Clarkson is home to both of the City of Mississauga's historic museums: Bradley Museum and Benares House.

The Bradley Museum provides a window into the everyday life of early settlers in Ontario, and hosts Sunday teas, rotating exhibits, and special events. The museum grounds include the original farmhouse built in 1830 by Lewis and Elizabeth Bradley, a United Loyalist couple who lived in the house with their seven children. The Anchorage, a Regency-style cottage built in 1837, was moved from its original location on the shores of Lake Ontario to the Bradley grounds in 1978. The Anchorage was the retirement home of Royal Navy Officer John Skynner (1762-1846), and remained derelict after being moved to the museum grounds until sufficient funds for its rehabilitation were raised in 1991. In December 2007, the Log Cabin was opened at Bradley after extensive fundraising efforts which saw the cabin moved from its location in Port Credit and repaired to its former glory. The Log Cabin is a popular choice for meetings and provides a popular overnight program for Girl Guides and Boy Scouts.

Benares House, located on the border between Clarkson and the neighbouring community of Lorne Park, was inhabited by four generations of the Harris and Sayers families. Rumored to be the inspiration for Canadian author Mazo de la Roche's famous "Whiteoak Chronicles" (or "Jalna series") novels, the Benares estate and most of its contents were donated to the Ontario Heritage Foundation by the great-grandchildren of Captain Harris. The site was fully restored and opened to the public in 1995. Benares now houses an interpretive gallery and hosts special events. Within the Clarkson/Lorne Park community, there are numerous streets dedicated to Roche, namely "Jalna Ave." and "Mazo Cres.", located in Lorne Park, and Clarkson, respectively.

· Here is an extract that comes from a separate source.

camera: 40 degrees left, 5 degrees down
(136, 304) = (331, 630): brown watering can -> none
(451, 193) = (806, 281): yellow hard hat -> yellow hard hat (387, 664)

Bell Gairdner Estate, is located at 2700 Lakeshore Road West is part of the Holcim Waterfront Estate. Built in 1937 for Charles Powell Bell, it was named for his wife Kathleen Harding as Harding House. Bell died and his wife remarried James Arthur Gairdner, for whom shares the current name of the home with Bell. It was later sold to Ontario Hydro in 1961 and finally acquired by the city in 1991 and there after the home was restored for used for banquets and events.

The Modern Classical designed home faces Lake Ontario and located at the mouth of Joshua Creek (likely named for early settler Joshua Clarkson).

In addition to discovering these historic sites, visitors may also explore Rattray Marsh. This ecologically sensitive wetland is the last remaining lakefront marsh between Burlington, Ontario and Toronto, and provides opportunities for bird watching while strolling along boardwalks and well-maintained trails. Abundant displays of white trilliums, the floral emblem and provincial flower of Ontario, may be seen in late April and early May.

==Transportation==
Clarkson is home to the Clarkson GO Station, the transportation hub of the community, located on the Lakeshore West line. Local transit service is provided by Mississauga Transit routes 13, 14, 14A, 23, 45, 45A, 43, 110, and 29, all of which feed into the GO station. Clarkson is also near the Erin Mills Parkway / Southdown Road interchange of the QEW. The main roads in the area are Lakeshore Road West, Southdown Road, and Royal Windsor Drive.